--- Provided data Enclosed Below ---

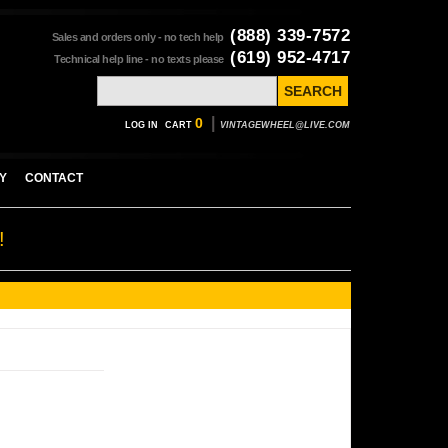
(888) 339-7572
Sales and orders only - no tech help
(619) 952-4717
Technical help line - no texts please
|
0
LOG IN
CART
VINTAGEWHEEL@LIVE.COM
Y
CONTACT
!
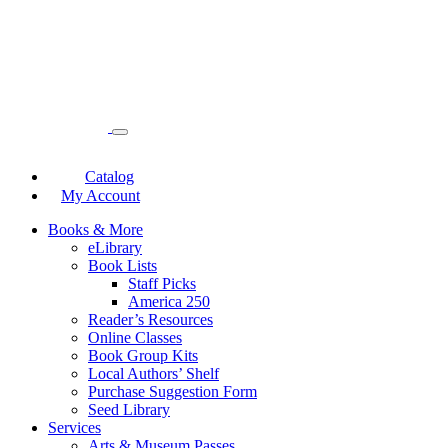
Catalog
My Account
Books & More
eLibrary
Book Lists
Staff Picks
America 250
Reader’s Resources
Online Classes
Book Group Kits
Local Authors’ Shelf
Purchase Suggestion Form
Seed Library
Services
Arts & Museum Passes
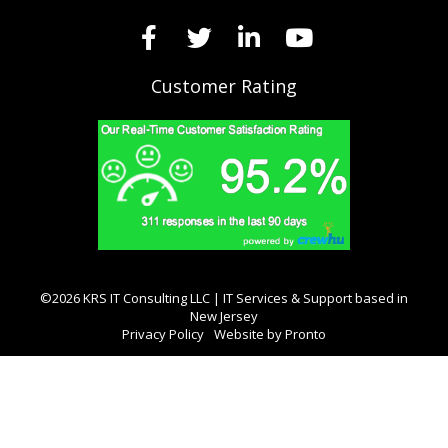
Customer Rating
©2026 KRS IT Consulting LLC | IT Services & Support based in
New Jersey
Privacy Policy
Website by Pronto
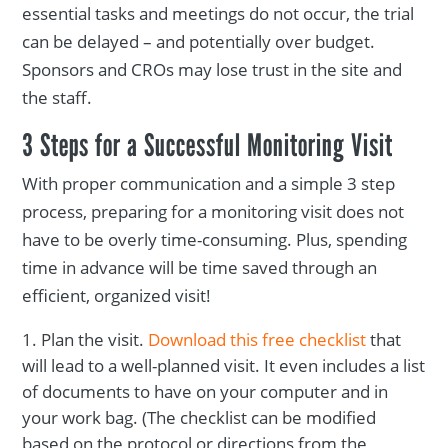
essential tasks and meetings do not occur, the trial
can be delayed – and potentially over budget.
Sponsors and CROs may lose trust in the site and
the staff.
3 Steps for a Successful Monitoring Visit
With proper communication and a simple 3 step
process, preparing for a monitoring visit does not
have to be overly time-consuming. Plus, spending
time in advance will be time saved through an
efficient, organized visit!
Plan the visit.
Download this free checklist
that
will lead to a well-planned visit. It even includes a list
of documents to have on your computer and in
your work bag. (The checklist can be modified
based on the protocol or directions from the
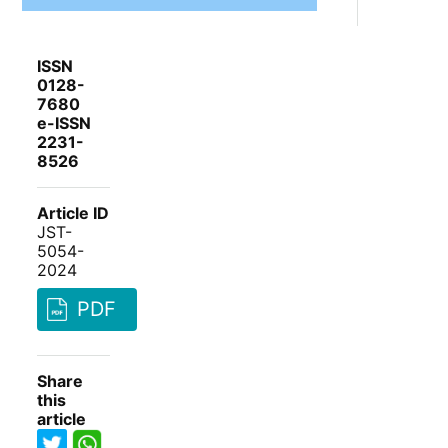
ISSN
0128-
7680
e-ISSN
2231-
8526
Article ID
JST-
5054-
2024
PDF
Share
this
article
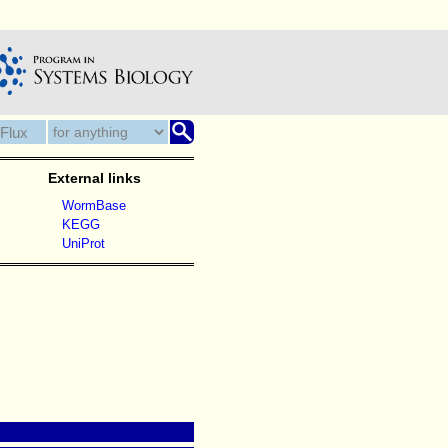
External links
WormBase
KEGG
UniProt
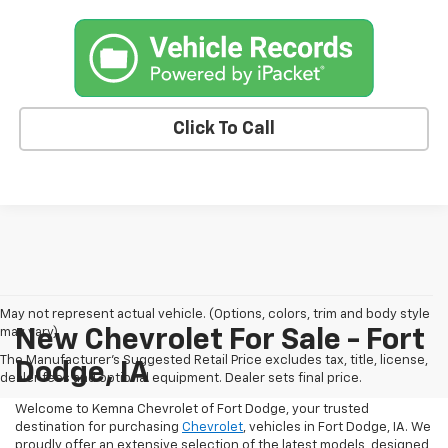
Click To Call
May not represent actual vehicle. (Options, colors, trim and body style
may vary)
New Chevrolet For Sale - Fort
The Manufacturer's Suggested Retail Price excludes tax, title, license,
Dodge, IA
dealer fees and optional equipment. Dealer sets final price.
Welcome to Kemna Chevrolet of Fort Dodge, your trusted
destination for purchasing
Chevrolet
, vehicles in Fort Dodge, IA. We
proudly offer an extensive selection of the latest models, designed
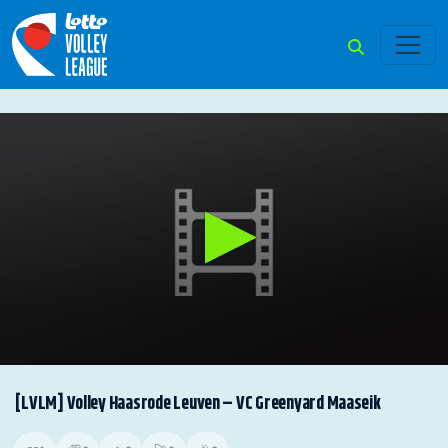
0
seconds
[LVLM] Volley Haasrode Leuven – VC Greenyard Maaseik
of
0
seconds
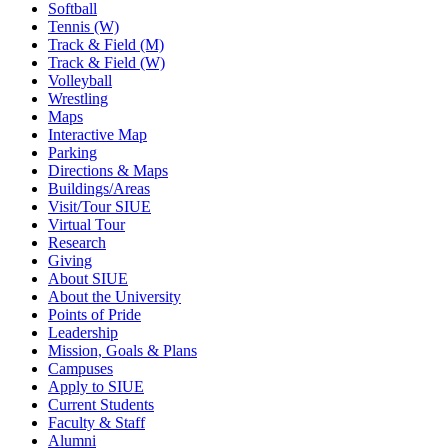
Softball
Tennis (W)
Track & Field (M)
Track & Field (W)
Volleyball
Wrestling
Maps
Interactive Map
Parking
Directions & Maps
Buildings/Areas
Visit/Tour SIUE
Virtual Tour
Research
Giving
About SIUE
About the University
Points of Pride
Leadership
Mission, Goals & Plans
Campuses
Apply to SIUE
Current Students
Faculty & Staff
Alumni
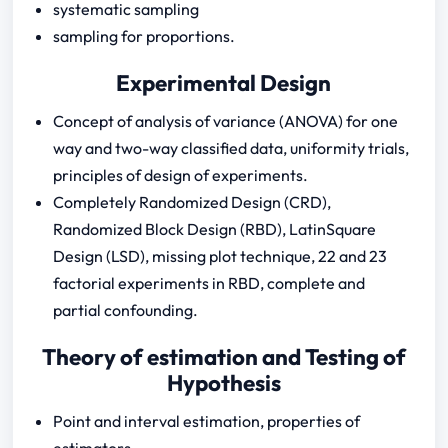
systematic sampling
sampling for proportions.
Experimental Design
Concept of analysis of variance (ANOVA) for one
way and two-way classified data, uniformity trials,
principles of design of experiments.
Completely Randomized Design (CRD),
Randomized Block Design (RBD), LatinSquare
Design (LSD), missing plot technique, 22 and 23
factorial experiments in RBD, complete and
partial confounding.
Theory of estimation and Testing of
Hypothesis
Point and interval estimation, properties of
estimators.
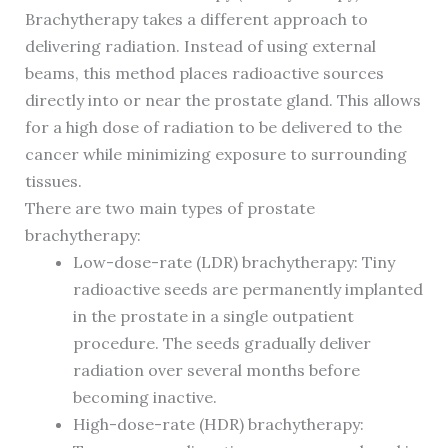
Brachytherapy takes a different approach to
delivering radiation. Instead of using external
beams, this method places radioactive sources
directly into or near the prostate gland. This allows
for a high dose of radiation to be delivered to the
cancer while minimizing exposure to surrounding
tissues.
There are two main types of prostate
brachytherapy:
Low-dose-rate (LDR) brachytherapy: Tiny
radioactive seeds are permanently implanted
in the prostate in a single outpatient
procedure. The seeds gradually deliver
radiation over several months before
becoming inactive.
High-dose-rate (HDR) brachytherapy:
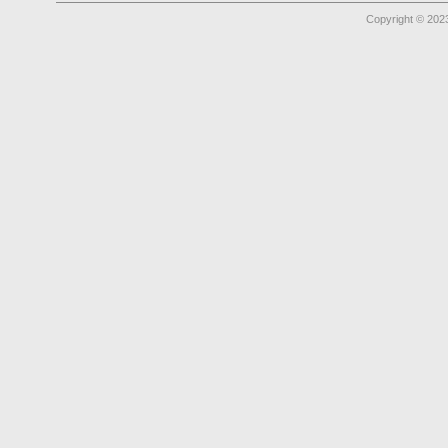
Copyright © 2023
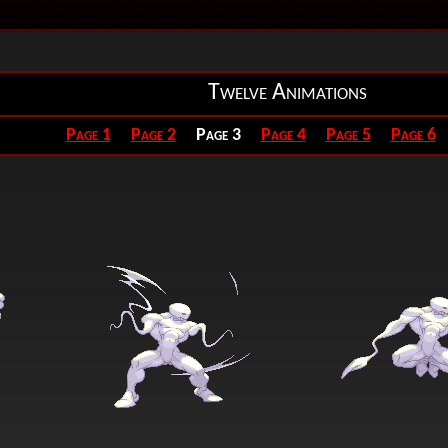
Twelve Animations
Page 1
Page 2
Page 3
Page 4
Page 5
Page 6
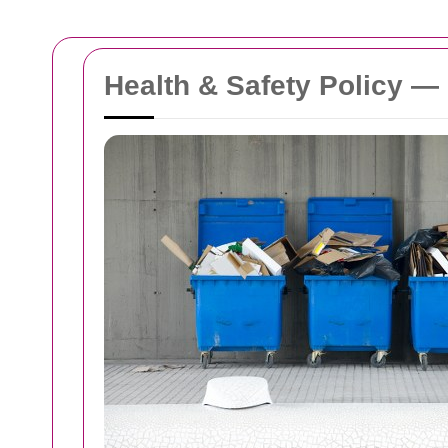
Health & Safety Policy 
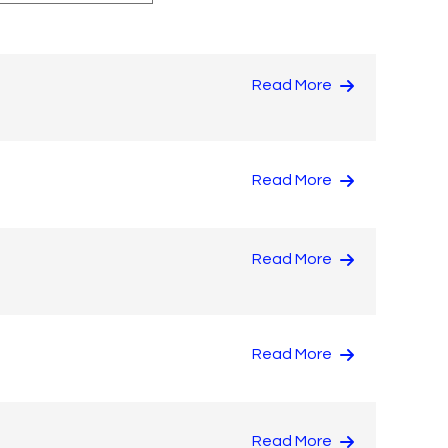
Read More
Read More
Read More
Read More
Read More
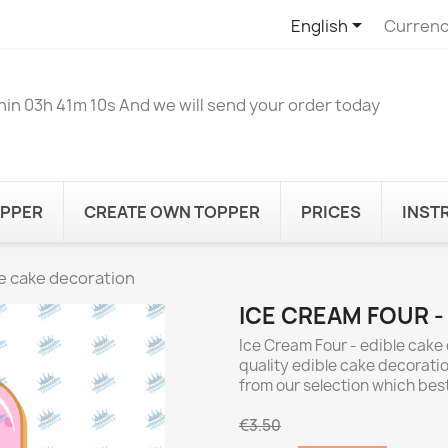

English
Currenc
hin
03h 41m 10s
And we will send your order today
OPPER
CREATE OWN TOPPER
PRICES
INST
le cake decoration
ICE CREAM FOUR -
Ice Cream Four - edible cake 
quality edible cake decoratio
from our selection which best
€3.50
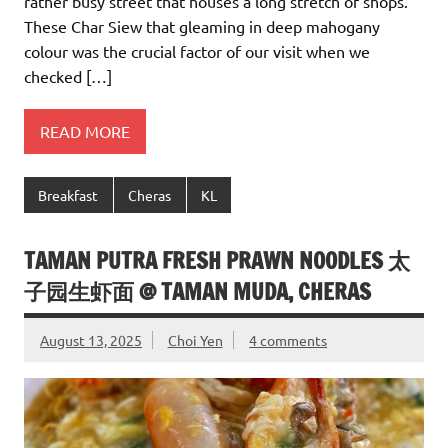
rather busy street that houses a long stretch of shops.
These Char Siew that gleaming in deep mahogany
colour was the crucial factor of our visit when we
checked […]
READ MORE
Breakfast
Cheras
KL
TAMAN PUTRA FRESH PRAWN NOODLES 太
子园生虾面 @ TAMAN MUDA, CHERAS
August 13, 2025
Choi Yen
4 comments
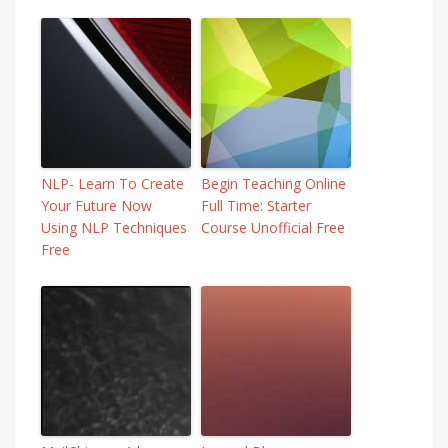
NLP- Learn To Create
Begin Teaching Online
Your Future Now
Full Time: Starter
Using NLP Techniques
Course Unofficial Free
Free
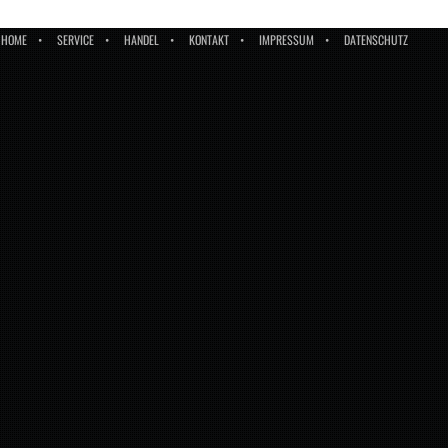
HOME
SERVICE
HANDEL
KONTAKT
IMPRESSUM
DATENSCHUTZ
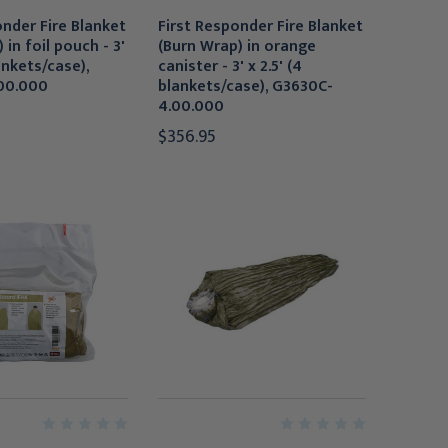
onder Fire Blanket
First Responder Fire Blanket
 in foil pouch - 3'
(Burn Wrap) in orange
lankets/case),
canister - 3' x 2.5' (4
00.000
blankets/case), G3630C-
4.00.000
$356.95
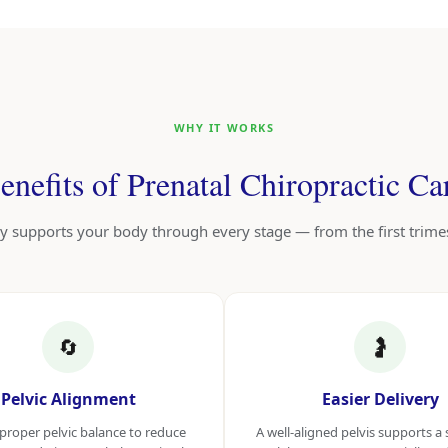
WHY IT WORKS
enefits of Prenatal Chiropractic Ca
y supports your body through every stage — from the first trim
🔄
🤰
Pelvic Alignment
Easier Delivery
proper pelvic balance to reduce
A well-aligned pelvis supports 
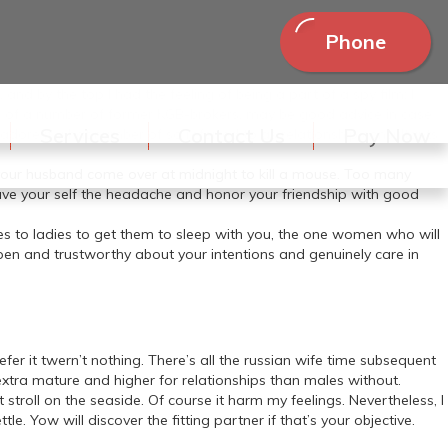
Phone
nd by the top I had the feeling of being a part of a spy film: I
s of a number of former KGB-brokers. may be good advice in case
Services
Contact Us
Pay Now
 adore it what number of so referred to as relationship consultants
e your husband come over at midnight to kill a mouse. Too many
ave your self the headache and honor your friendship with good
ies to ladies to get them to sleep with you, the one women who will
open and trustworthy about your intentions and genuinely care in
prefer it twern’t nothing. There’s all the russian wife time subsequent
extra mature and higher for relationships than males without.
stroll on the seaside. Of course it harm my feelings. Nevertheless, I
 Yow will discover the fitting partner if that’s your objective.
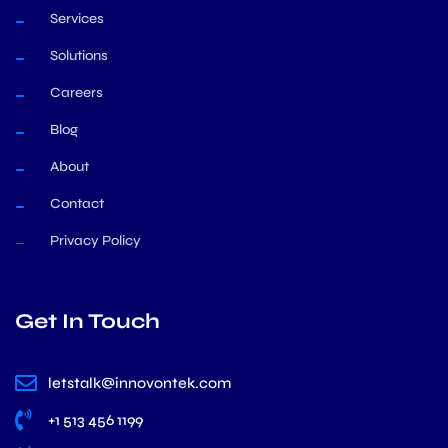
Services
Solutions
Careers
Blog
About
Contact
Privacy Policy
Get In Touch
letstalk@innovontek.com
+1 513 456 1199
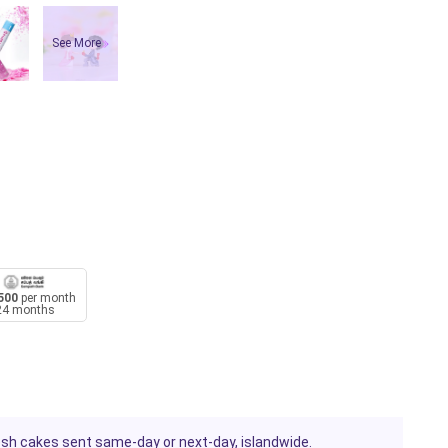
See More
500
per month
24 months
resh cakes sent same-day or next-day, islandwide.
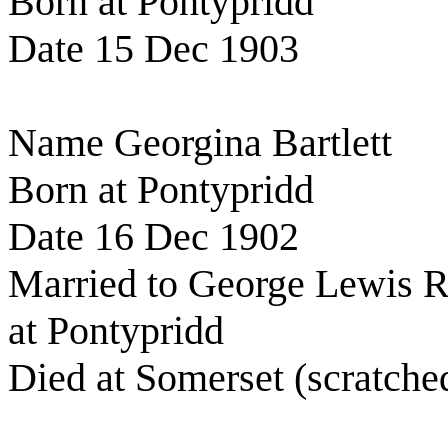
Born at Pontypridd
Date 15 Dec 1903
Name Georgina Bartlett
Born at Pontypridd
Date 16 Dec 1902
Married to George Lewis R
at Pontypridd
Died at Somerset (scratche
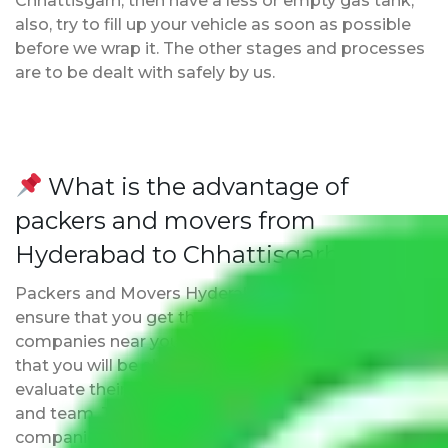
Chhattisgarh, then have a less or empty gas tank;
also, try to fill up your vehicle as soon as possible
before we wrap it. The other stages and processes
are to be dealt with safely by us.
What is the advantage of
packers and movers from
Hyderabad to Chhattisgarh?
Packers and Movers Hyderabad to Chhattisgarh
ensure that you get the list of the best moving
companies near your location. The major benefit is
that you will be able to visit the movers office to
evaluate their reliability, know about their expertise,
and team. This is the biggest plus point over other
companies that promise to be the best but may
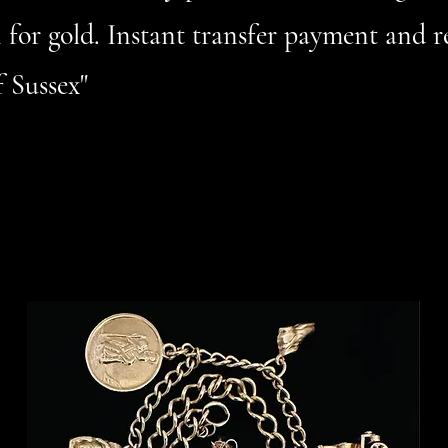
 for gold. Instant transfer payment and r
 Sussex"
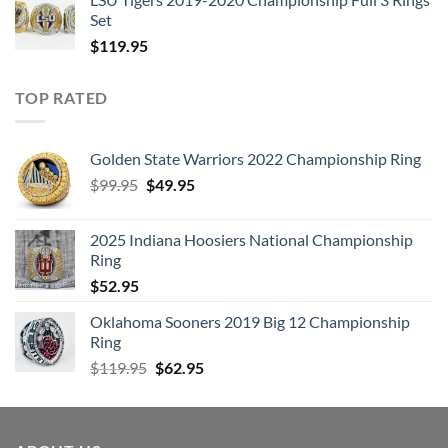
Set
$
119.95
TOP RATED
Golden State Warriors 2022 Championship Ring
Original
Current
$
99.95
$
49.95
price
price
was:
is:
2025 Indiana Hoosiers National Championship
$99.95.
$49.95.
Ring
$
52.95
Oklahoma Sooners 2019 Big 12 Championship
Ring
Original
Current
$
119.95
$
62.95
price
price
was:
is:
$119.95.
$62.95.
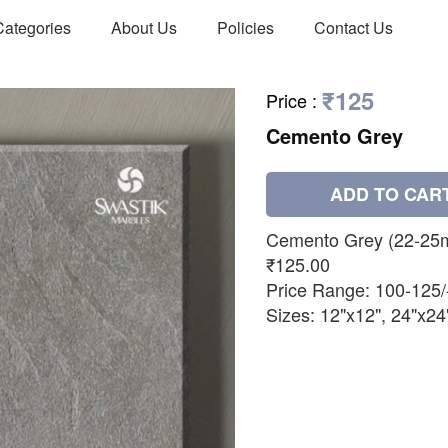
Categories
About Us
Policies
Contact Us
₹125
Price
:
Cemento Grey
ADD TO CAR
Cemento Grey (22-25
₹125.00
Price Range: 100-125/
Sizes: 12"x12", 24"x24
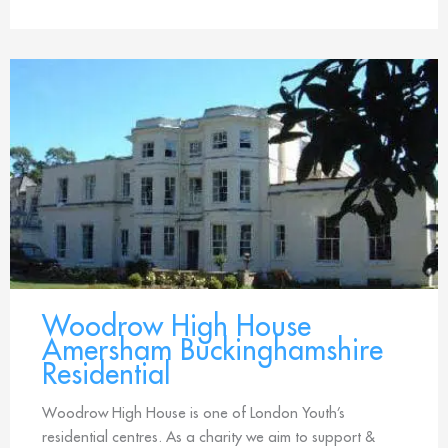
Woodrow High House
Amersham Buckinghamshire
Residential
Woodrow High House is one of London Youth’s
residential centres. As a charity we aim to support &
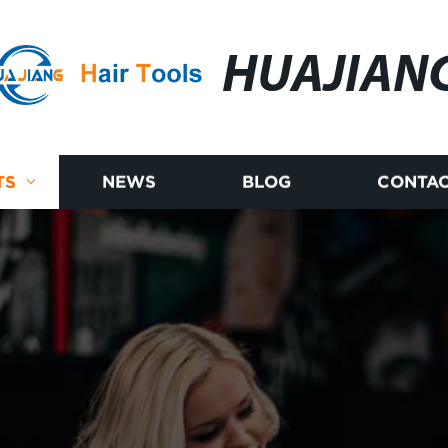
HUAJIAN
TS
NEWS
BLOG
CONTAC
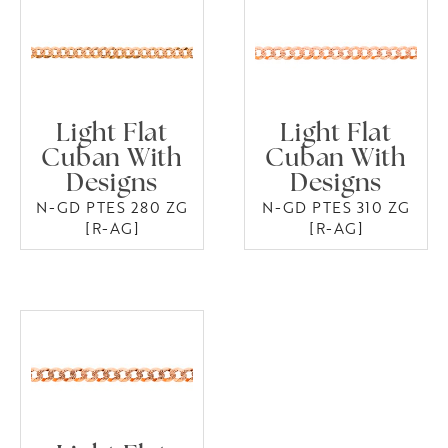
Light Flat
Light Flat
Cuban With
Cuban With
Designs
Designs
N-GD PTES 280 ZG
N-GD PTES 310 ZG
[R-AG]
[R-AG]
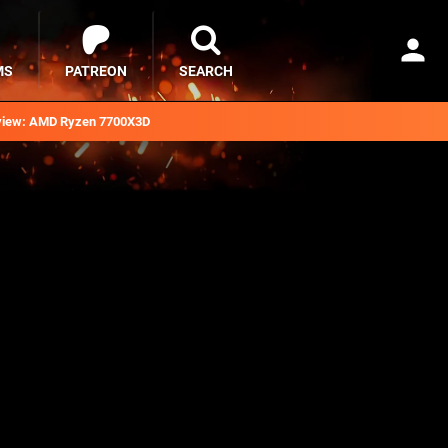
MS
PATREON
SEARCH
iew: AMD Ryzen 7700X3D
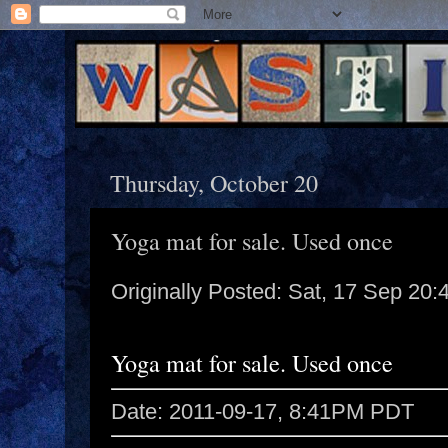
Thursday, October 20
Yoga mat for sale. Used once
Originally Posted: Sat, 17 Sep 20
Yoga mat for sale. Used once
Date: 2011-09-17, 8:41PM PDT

--- End of Enclosed Provided data ---

Please gather each line in the data above that contains the word "prostate".

◆ Your response ◆
directly into or near the prostate gland. This allows
There are two main types of prostate
in the prostate in a single outpatient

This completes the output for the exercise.